EXERCÍCIO 1 = De acordo com o texto sobre o emprego no setor da energia, quantas pessoas empregava esse setor em 2024?
EXERCÍCIO 2 = Prossiga o texto sobre o emprego no setor da energia a partir da última frase apresentada.

Em África, 17 países participam na iniciativa Mission 300, destinada a acelerar o acesso à eletricidade. Esta iniciativa assenta no desenvolvimento de infraestruturas que exigem competências técnicas tanto nas redes como nas soluções fora da rede.
À escala global, a força de trabalho do setor da energia enfrenta uma transformação profunda desde 2019. Esta é uma das conclusões do relatório World Energy Employment 2025 da Agência Internacional da Energia (AIE), que explica que a produção elétrica, as redes e o armazenamento são agora as principais fontes de emprego no setor.
Segundo a AIE, o setor da energia empregava 76 milhões de pessoas em 2024, mais de 5 milhões do que em 2019. O segmento elétrico tornou-se o principal gerador de empregos, à frente dos combustíveis fósseis, após vários anos de investimentos destinados a aumentar a produção e modernizar as redes.
O relatório atribui esta progressão às cadeias de valor ligadas às baterias e aos veículos elétricos, que criaram cerca de 800 000 empregos em 2024. No continente africano, dados citados pela imprensa económica, remetendo para a AIE, indicam que o emprego no setor solar fotovoltaico aumentou 23 % em 2025, embora África represente ainda apenas cerca de 3 % do total mundial do setor.
Este crescimento observa-se na disseminação das instalações solares e no aumento dos projetos energéticos registados nos últimos anos. Várias iniciativas públicas e privadas contribuíram para expandir as capacidades existentes, num contexto de forte procura.

DADOS ARMAZENADOS =
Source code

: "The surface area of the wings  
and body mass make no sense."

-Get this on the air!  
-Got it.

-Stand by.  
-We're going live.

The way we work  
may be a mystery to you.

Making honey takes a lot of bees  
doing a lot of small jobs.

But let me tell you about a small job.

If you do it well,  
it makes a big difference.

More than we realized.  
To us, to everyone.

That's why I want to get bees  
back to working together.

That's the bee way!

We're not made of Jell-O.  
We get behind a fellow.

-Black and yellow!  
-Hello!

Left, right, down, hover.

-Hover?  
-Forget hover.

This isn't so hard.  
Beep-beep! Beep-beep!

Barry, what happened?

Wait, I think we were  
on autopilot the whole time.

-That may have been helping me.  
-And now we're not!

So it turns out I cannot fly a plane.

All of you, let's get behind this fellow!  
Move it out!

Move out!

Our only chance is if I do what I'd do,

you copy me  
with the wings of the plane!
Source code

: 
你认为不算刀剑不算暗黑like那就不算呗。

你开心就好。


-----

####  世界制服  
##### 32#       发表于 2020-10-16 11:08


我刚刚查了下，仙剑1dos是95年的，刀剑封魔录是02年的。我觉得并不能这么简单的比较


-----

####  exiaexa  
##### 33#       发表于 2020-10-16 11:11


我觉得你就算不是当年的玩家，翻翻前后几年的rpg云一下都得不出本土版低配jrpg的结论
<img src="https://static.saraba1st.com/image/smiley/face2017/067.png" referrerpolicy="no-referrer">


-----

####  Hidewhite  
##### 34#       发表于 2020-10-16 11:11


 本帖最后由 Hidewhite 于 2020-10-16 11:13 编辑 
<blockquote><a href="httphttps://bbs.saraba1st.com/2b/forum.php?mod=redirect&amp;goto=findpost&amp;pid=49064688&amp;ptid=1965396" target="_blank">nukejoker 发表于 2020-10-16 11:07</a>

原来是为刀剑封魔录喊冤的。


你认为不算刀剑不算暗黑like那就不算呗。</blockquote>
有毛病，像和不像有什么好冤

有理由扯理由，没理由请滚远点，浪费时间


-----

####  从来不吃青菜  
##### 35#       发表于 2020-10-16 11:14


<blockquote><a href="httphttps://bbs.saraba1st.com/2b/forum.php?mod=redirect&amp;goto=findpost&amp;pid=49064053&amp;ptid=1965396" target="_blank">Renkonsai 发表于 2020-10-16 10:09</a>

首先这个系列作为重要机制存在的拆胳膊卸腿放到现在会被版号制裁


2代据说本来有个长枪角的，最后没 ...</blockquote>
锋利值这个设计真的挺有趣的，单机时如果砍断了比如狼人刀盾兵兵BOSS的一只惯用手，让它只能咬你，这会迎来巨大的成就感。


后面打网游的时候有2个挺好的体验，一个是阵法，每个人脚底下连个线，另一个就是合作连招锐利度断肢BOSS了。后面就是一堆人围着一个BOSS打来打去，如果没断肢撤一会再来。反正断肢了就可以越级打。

RESULTADO DO EXERCÍCIO 1 = 76 milhões de pessoas.

RESULTADO DO EXERCÍCIO 2 =
A AIE destaca que esta evolução cria uma procura crescente por competências técnicas, especialmente no solar, na manutenção das redes e no armazenamento. Esta constatação sublinha a importância crescente das profissões ligadas à eletricidade num mercado mundial em reorganização.
A evolução das necessidades de competências também é visível nos projetos de eletrificação conduzidos em todo o continente. O Banco Mundial relata que mais de 560 000 agregados familiares foram ligados à rede no Moçambique em 2024. A Global Electrification Database da instituição indica ainda que a taxa de acesso à eletricidade na África Subsaariana passou de 31 % em 2018 para quase 50 % em 2024. O relatório Tracking SDG7: Energy Progress 2023, das Nações Unidas, já sublinhava que a expansão do acesso à eletricidade depende da disponibilidade de competências técnicas.